Encoding Options

Introduction to Character Encoding

In the early days of computing, characters and numbers were represented by seven (and sometimes fewer) bits.  The most popular of these encodings, ASCII, allowed the representation of upper and lower case letters, numbers and various symbols.  Later, different eight-bit relatives of ASCII were developed, which allowed the encoding of an additional 128 characters, such as accented letters and various other symbols. For languages such as Japanese, which required many more characters, other multi-byte character sets were developed.  This resulted in different, incompatible character encoding systems, even for the encoding of a single language's character set.  Fortunately, order is now being restored to this Babel with the proliferation of Unicode, a means of uniformly representing the characters of all languages.

 

In Stat/Transfer 13, all characters are represented internally in Unicode.  It is thus capable of handling strings in any language.  However, many of the file formats that Stat/Transfer supports were written in the days in which ASCII was the way of representing strings.  Thus, when read, they will not give Stat/Transfer information on the code-page that is in use and when they are written, they have no place for Stat/Transfer to store the code page that was used.  

 

 

For some file formats, the user will not need to worry about analysis of this.  Excel '97 and above, for instance, stores characters in Unicode.  If you are going to Access or SAS Version 9 or above, no conversion will be necessary as both of these are Unicode aware. 

 

Your computer's operating system maintains a setting of the current working code page.  In most cases applications will use that information to encode characters in a consistent manner.  However, if someone in Japan, or Greece, or Russia sends you a file, you will need to tell Stat/Transfer the encoding that was used to write their files.

 

The options on this page provide a way for the user to specify, when necessary, the encoding that is present in an input file and the one that is desired in an output file.

 

Input Character Set

In general, unless you are sure of what you are doing, you should leave this option at the default setting, Use current system default code page.   If that is checked, you will be able to see which code page is in use on your computer.
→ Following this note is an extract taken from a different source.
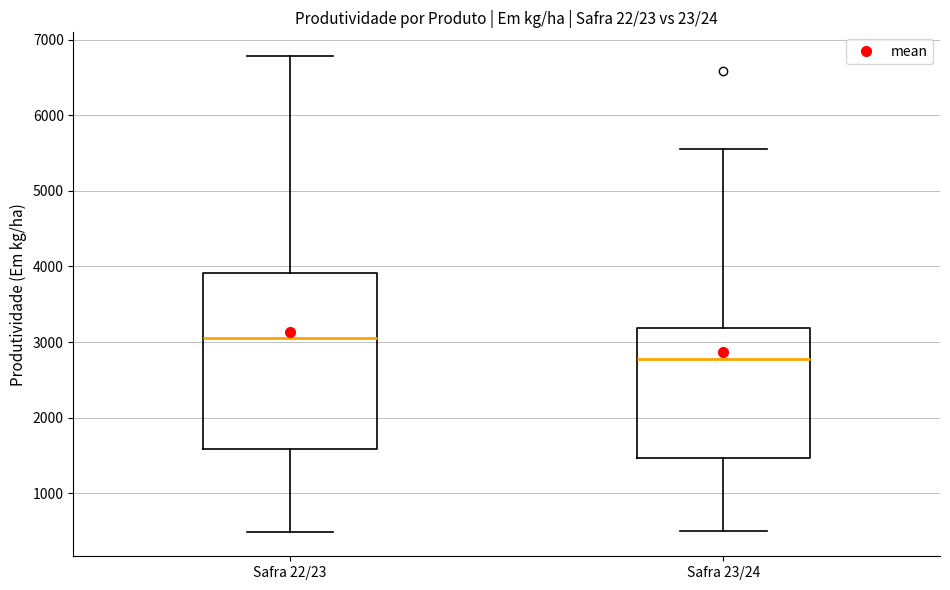

Which box has the lowest median line?

Safra 23/24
That code page will then be used for files that that do not have known encoding information.  If the encoding of an input file can be determined from the contents of the file (or its format), that will, of course, override this setting. 

 

If you choose to override the default behavior, you can choose a different encoding by first selecting the Region and then the Character set.  Because Stat/Transfer represents characters internally in Unicode, any character set can, in principle be converted on input.   However, if you select an incorrect character set, what you will get is likely to be nonsense.  Therefore we strongly urge you to look carefully at your data in the viewer to make sure that all is well and to make sure that the font you have selected for the viewer is capable of displaying the characters you need.

 

Output Character Set

Unless you are sure of what you are doing, you should leave this option at the default setting, Use current system default code page.   This is especially true for the output character set because any input character set can be converted to our internal representation, Unicode.  However, you have to get it just right when going from Unicode to another single or multi-byte character set or you will be guaranteed to get total nonsense.  For instance, if you have read a Japanese file and then want to convert it to a multi-byte Chinese character set, Stat/Transfer will simply stop in its tracks since this is impossible (unless the only characters consist only of  numbers, simple punctuation, and the letters A-Z.) 

 

For file formats that are Unicode-aware (e.g. Excel and SAS 9+), Stat/Transfer will write Unicode, regardless of how you set this option.

 

On Encoding Errors

Unicode can represent any character.  Unfortunately the same cannot be said for other character sets.  When Stat/Transfer moves character data from its internal Unicode representation to a character set that can represent fewer characters, there is some probability that some will not fit.  For example, Microsoft applications such as Excel store characters in the  Unicode representation and in some cases, although it looks like the contents of the data can be represented in a Western European character set, there are some characters that cannot be encoded.  These include the right and left apostrophes and, often, the Euro sign.

 

The default behavior when this occurs is Substitute.  With this option, Stat/Transfer will substitute characters for those that cannot  be converted.  For example, it will substitute a single quote for right and left apostrophes, and, if necessary, non-accented letters for those with accents.  If no substitution is possible, underscores will be substituted.    If you do not want any substitution performed, you can check the option Stop, which directs Stat/Transfer to stop on the first conversion error encountered. 

 

The error limit will limit the number of permitted substitutions.  The default is 100. 

 

Note: If your Western European data have Euro and other currency signs, a good choice for your single byte output character set is ISO-8859-15, which is a more modern version of ISO-8859-1.